◆ Stated task a ◆
Answer these questions from the passage on uncertain tax positions below, one answer a line:
(i) What is the first step of the two-step process?
(ii) How often are the uncertain tax positions evaluated?
(iii) What likelihood must the measured tax benefit exceed of being realized upon ultimate settlement?
* start Page text *
We recognize the tax liabilities for uncertain income tax positions taken on our income tax return based on the two-step process prescribed under U.S. GAAP. The first step is to determine whether it is more likely than not that each income tax position would be sustained upon audit. The second step is to estimate and measure the tax benefit as the amount that has a greater than 50% likelihood of being realized upon ultimate settlement with the tax authority. Estimating these amounts requires us to determine the probability of various possible outcomes. We evaluate these uncertain tax positions on a quarterly basis. This evaluation is based on the consideration of several factors including changes in facts or circumstances, changes in applicable tax law, settlement of issues under audit, and new exposures. If we later determine that the exposure is lower or that the liability is not sufficient to cover our revised expectations, we adjust the liability and effect a related change in our tax provision during the period in which we make such determination.
* end Page text *
◆ Stated task b ◆
In the listing below, copy word for word every line from the line with "scientific name: Carex aurea" to the line with "order: Rosales", keeping both of those lines.
* start Records supplied *
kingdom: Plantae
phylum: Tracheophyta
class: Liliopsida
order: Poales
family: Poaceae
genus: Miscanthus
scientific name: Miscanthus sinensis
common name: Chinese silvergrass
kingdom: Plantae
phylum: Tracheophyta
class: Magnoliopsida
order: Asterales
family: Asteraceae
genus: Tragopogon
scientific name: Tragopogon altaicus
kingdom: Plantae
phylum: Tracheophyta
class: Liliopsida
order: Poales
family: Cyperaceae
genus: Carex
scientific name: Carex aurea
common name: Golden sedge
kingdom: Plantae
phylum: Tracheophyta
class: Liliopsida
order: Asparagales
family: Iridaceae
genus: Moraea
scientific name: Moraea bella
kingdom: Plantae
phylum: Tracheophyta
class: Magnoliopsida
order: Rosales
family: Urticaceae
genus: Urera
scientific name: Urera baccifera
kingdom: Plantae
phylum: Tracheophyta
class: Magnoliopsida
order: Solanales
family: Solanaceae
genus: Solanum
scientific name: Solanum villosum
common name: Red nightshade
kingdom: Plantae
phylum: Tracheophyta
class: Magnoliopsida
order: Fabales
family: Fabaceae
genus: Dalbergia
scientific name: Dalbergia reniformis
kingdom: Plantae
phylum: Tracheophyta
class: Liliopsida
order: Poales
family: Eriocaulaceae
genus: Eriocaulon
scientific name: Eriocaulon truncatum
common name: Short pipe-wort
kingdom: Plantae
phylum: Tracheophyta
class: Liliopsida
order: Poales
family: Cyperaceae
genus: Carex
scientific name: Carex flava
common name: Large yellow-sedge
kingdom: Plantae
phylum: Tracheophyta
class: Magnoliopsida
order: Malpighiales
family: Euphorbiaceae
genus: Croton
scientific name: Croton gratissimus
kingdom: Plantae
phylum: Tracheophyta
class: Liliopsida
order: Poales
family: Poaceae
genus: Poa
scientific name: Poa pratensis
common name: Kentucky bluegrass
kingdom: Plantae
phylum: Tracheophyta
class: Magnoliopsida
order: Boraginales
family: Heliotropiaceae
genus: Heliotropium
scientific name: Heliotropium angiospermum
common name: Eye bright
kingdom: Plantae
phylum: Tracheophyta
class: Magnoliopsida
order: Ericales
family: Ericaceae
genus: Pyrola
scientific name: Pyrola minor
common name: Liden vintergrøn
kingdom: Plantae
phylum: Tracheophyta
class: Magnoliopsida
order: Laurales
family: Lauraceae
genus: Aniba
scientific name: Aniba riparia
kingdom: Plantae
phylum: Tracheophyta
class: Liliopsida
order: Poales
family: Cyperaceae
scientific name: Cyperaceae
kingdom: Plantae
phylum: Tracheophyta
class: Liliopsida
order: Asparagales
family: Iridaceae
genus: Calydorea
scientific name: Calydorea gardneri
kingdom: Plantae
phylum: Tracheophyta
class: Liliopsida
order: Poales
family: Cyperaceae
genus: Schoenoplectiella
* end Records supplied *
◆ Problem solution a ◆
(i) Determining whether it is more likely than not that each income tax position would be sustained upon audit.
(ii) On a quarterly basis.
(iii) 50%.

◆ Problem solution b ◆
scientific name: Carex aurea
common name: Golden sedge
kingdom: Plantae
phylum: Tracheophyta
class: Liliopsida
order: Asparagales
family: Iridaceae
genus: Moraea
scientific name: Moraea bella
kingdom: Plantae
phylum: Tracheophyta
class: Magnoliopsida
order: Rosales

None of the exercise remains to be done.